### MATERIALS PROVIDED

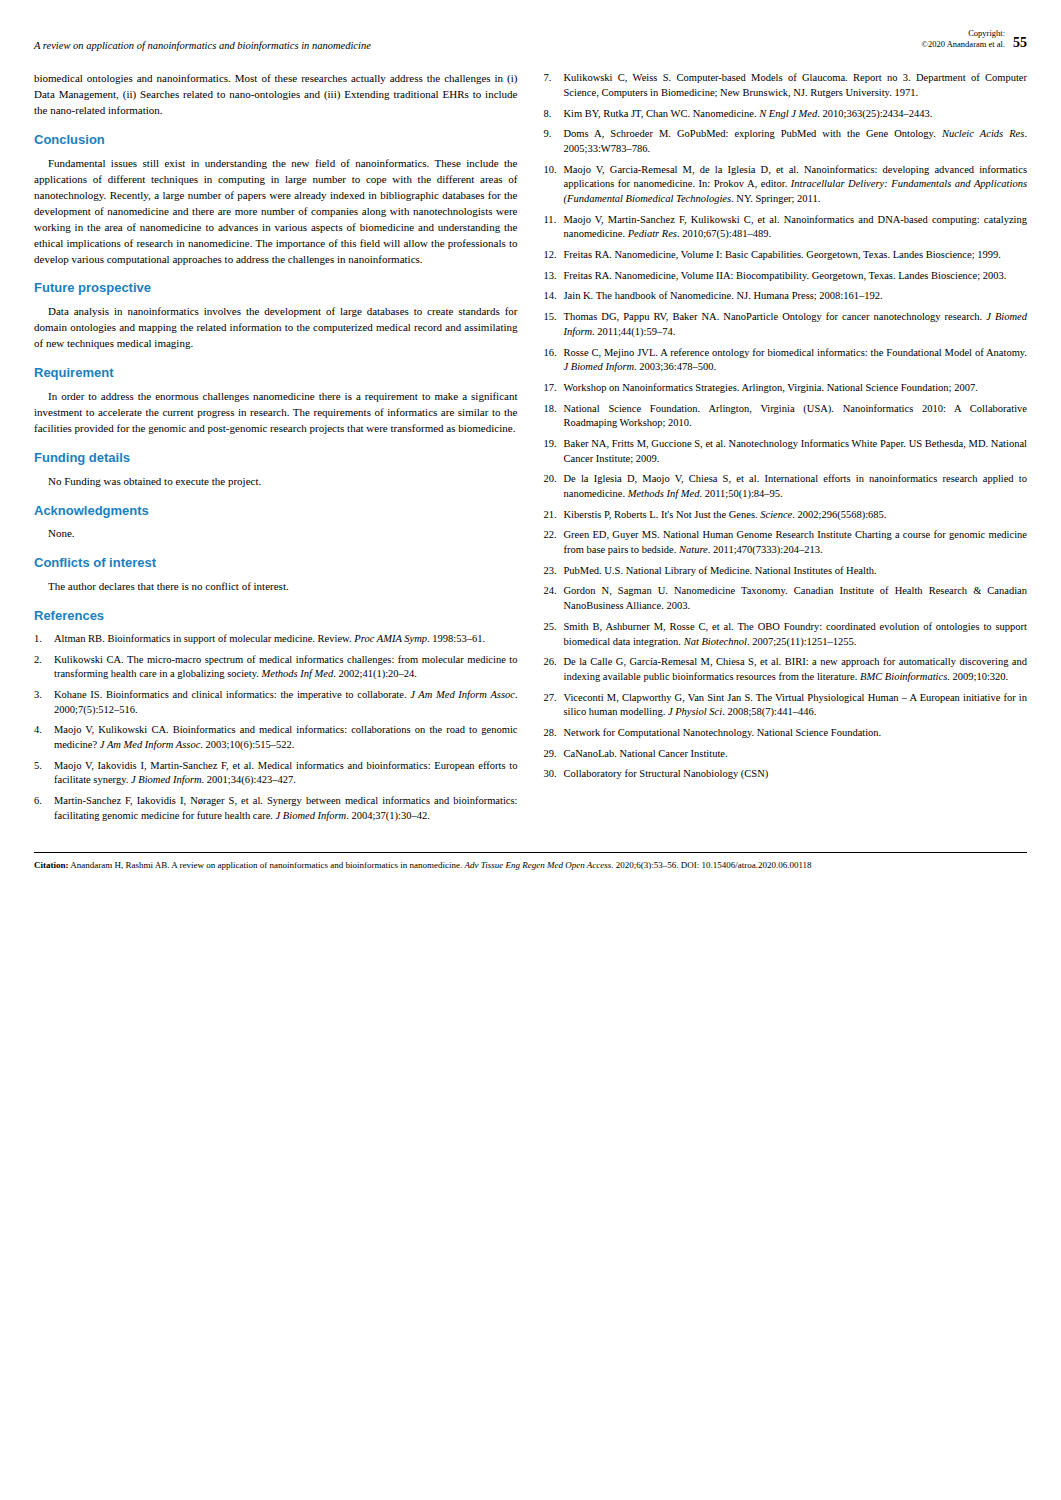A review on application of nanoinformatics and bioinformatics in nanomedicine
Copyright:
©2020 Anandaram et al.
55
biomedical ontologies and nanoinformatics. Most of these researches actually address the challenges in (i) Data Management, (ii) Searches related to nano-ontologies and (iii) Extending traditional EHRs to include the nano-related information.
Conclusion
Fundamental issues still exist in understanding the new field of nanoinformatics. These include the applications of different techniques in computing in large number to cope with the different areas of nanotechnology. Recently, a large number of papers were already indexed in bibliographic databases for the development of nanomedicine and there are more number of companies along with nanotechnologists were working in the area of nanomedicine to advances in various aspects of biomedicine and understanding the ethical implications of research in nanomedicine. The importance of this field will allow the professionals to develop various computational approaches to address the challenges in nanoinformatics.
Future prospective
Data analysis in nanoinformatics involves the development of large databases to create standards for domain ontologies and mapping the related information to the computerized medical record and assimilating of new techniques medical imaging.
Requirement
In order to address the enormous challenges nanomedicine there is a requirement to make a significant investment to accelerate the current progress in research. The requirements of informatics are similar to the facilities provided for the genomic and post-genomic research projects that were transformed as biomedicine.
Funding details
No Funding was obtained to execute the project.
Acknowledgments
None.
Conflicts of interest
The author declares that there is no conflict of interest.
References
Altman RB. Bioinformatics in support of molecular medicine. Review. Proc AMIA Symp. 1998:53–61.
Kulikowski CA. The micro-macro spectrum of medical informatics challenges: from molecular medicine to transforming health care in a globalizing society. Methods Inf Med. 2002;41(1):20–24.
Kohane IS. Bioinformatics and clinical informatics: the imperative to collaborate. J Am Med Inform Assoc. 2000;7(5):512–516.
Maojo V, Kulikowski CA. Bioinformatics and medical informatics: collaborations on the road to genomic medicine? J Am Med Inform Assoc. 2003;10(6):515–522.
Maojo V, Iakovidis I, Martin-Sanchez F, et al. Medical informatics and bioinformatics: European efforts to facilitate synergy. J Biomed Inform. 2001;34(6):423–427.
Martin-Sanchez F, Iakovidis I, Nørager S, et al. Synergy between medical informatics and bioinformatics: facilitating genomic medicine for future health care. J Biomed Inform. 2004;37(1):30–42.
Kulikowski C, Weiss S. Computer-based Models of Glaucoma. Report no 3. Department of Computer Science, Computers in Biomedicine; New Brunswick, NJ. Rutgers University. 1971.
Kim BY, Rutka JT, Chan WC. Nanomedicine. N Engl J Med. 2010;363(25):2434–2443.
Doms A, Schroeder M. GoPubMed: exploring PubMed with the Gene Ontology. Nucleic Acids Res. 2005;33:W783–786.
Maojo V, Garcia-Remesal M, de la Iglesia D, et al. Nanoinformatics: developing advanced informatics applications for nanomedicine. In: Prokov A, editor. Intracellular Delivery: Fundamentals and Applications (Fundamental Biomedical Technologies. NY. Springer; 2011.
Maojo V, Martin-Sanchez F, Kulikowski C, et al. Nanoinformatics and DNA-based computing: catalyzing nanomedicine. Pediatr Res. 2010;67(5):481–489.
Freitas RA. Nanomedicine, Volume I: Basic Capabilities. Georgetown, Texas. Landes Bioscience; 1999.
Freitas RA. Nanomedicine, Volume IIA: Biocompatibility. Georgetown, Texas. Landes Bioscience; 2003.
Jain K. The handbook of Nanomedicine. NJ. Humana Press; 2008:161–192.
Thomas DG, Pappu RV, Baker NA. NanoParticle Ontology for cancer nanotechnology research. J Biomed Inform. 2011;44(1):59–74.
Rosse C, Mejino JVL. A reference ontology for biomedical informatics: the Foundational Model of Anatomy. J Biomed Inform. 2003;36:478–500.
Workshop on Nanoinformatics Strategies. Arlington, Virginia. National Science Foundation; 2007.
National Science Foundation. Arlington, Virginia (USA). Nanoinformatics 2010: A Collaborative Roadmaping Workshop; 2010.
Baker NA, Fritts M, Guccione S, et al. Nanotechnology Informatics White Paper. US Bethesda, MD. National Cancer Institute; 2009.
De la Iglesia D, Maojo V, Chiesa S, et al. International efforts in nanoinformatics research applied to nanomedicine. Methods Inf Med. 2011;50(1):84–95.
Kiberstis P, Roberts L. It's Not Just the Genes. Science. 2002;296(5568):685.
Green ED, Guyer MS. National Human Genome Research Institute Charting a course for genomic medicine from base pairs to bedside. Nature. 2011;470(7333):204–213.
PubMed. U.S. National Library of Medicine. National Institutes of Health.
Gordon N, Sagman U. Nanomedicine Taxonomy. Canadian Institute of Health Research & Canadian NanoBusiness Alliance. 2003.
Smith B, Ashburner M, Rosse C, et al. The OBO Foundry: coordinated evolution of ontologies to support biomedical data integration. Nat Biotechnol. 2007;25(11):1251–1255.
De la Calle G, García-Remesal M, Chiesa S, et al. BIRI: a new approach for automatically discovering and indexing available public bioinformatics resources from the literature. BMC Bioinformatics. 2009;10:320.
Viceconti M, Clapworthy G, Van Sint Jan S. The Virtual Physiological Human – A European initiative for in silico human modelling. J Physiol Sci. 2008;58(7):441–446.
Network for Computational Nanotechnology. National Science Foundation.
CaNanoLab. National Cancer Institute.
Collaboratory for Structural Nanobiology (CSN)
Citation: Anandaram H, Rashmi AB. A review on application of nanoinformatics and bioinformatics in nanomedicine. Adv Tissue Eng Regen Med Open Access. 2020;6(3):53–56. DOI: 10.15406/atroa.2020.06.00118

### EXERCISE AIM
Print each line of the listing, starting at its first and ending with the line that holds "Funding details", but skip any pictures.

### ANSWER SECTION
A review on application of nanoinformatics and bioinformatics in nanomedicine
Copyright:
©2020 Anandaram et al.
55
biomedical ontologies and nanoinformatics. Most of these researches actually address the challenges in (i) Data Management, (ii) Searches related to nano-ontologies and (iii) Extending traditional EHRs to include the nano-related information.
Conclusion
Fundamental issues still exist in understanding the new field of nanoinformatics. These include the applications of different techniques in computing in large number to cope with the different areas of nanotechnology. Recently, a large number of papers were already indexed in bibliographic databases for the development of nanomedicine and there are more number of companies along with nanotechnologists were working in the area of nanomedicine to advances in various aspects of biomedicine and understanding the ethical implications of research in nanomedicine. The importance of this field will allow the professionals to develop various computational approaches to address the challenges in nanoinformatics.
Future prospective
Data analysis in nanoinformatics involves the development of large databases to create standards for domain ontologies and mapping the related information to the computerized medical record and assimilating of new techniques medical imaging.
Requirement
In order to address the enormous challenges nanomedicine there is a requirement to make a significant investment to accelerate the current progress in research. The requirements of informatics are similar to the facilities provided for the genomic and post-genomic research projects that were transformed as biomedicine.
Funding details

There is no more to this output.